Critics of President Obama’s diplomatic outreach to Cuba are claiming vindication this week as the island nation’s Communist Party hard-liners — cheered on by an 89-year-old Fidel Castro — moved to cement their grip on power after Mr. Castro’s brother Raul steps down in two years, reports suggest (HT:FPI).

[T]his week, Mr Castro and Cuba’s communist party squashed ideas that the government wanted to refresh its ranks with younger faces or embark on liberalising economic reforms that might mean a loosening of their grip on power, The Financial Times adds:

Mr Obama’s visit last month widened an ideological gulf between Cuba’s government and its people after he gave a series of well-received speeches on state television urging Cubans to embrace change and turn the page on a history of mutual hostility. 

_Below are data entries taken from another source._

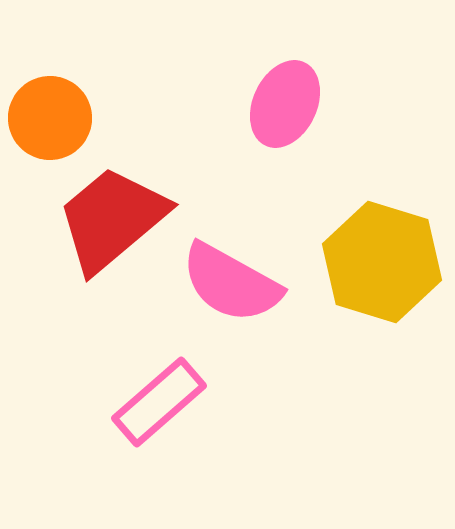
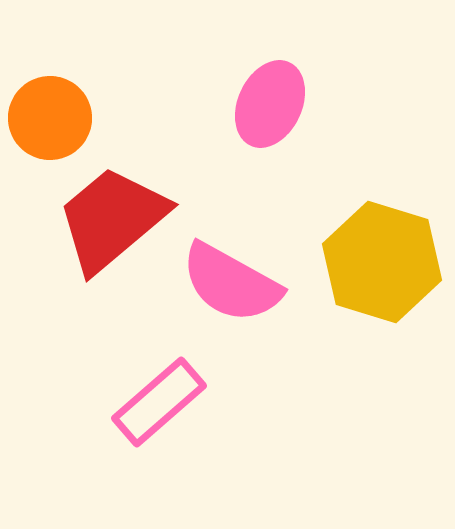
pink ellipse: moved 15 px left
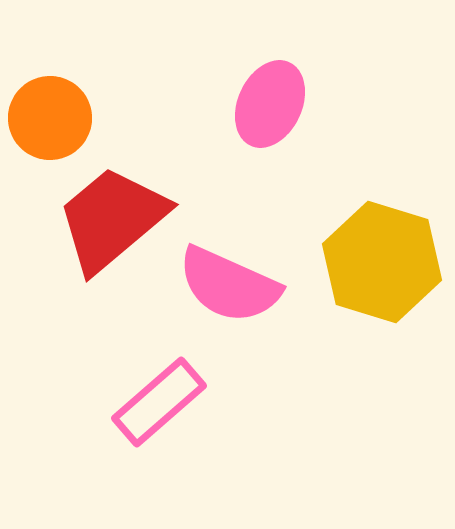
pink semicircle: moved 2 px left, 2 px down; rotated 5 degrees counterclockwise
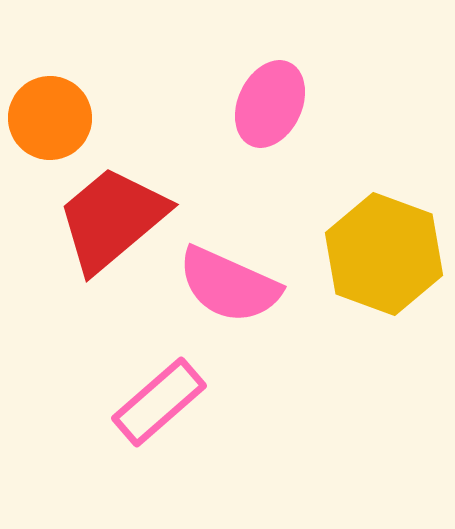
yellow hexagon: moved 2 px right, 8 px up; rotated 3 degrees clockwise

Since then, the state press has cast Mr Obama’s visit as an ideological attack even as the government insists it would like the US Congress to fully lift the embargo. The result is a difficult straddling act between wanting change while also seeking to control it — a position reflected by Mr Castro at the end of the Congress.

It was a case of: “Do as I say not as I do,” said Christopher Sabatini, adjunct professor of international affairs at Columbia University. “Raúl and the leadership talk about the need for term limits, transparency, age limits on the politburo, and economic reform but did nothing to apparently advance those in the meeting . . . even while they talked extensively about their need.”

“The key message [of the Congress] is to downplay expectations. Nothing changes,” said Bert Hoffman, a Cuba expert at the German Institute of Global and Area Studies. “The price is a further erosion of legitimacy. Raúl himself had made generation change a priority — and he delayed it once again.”

Then there is the question of the surplus value, to use an old Marxist term, that the Cuban government extracts from its workers, Alma Guillermoprieto writes for The New York Review of Books:

Although the private sector has grown exponentially since Raúl Castro’s reforms, about 70 percent of the labor force still works for the state, earning an average of six hundred pesos—about $25—a month. In recent years the state has allowed a skill-based range of wages for its workers, and so some doctors now make as much as $67 a month. By comparison, though, the owner of the private home I stayed in is allowed to charge, in CUCs, the equivalent of $35 a night per guest, in each of two bedrooms that are fairly steadily occupied by tourists.

Meanwhile, the state is taking in an estimated $2.5 billion a year by renting out its doctors to more than sixty different governments. But it only pays those doctors some $300 a month while their stint lasts, plus less than $200 that are deposited monthly in a Cuban account, as a sort of inducement to doctors to return home after their tour of duty.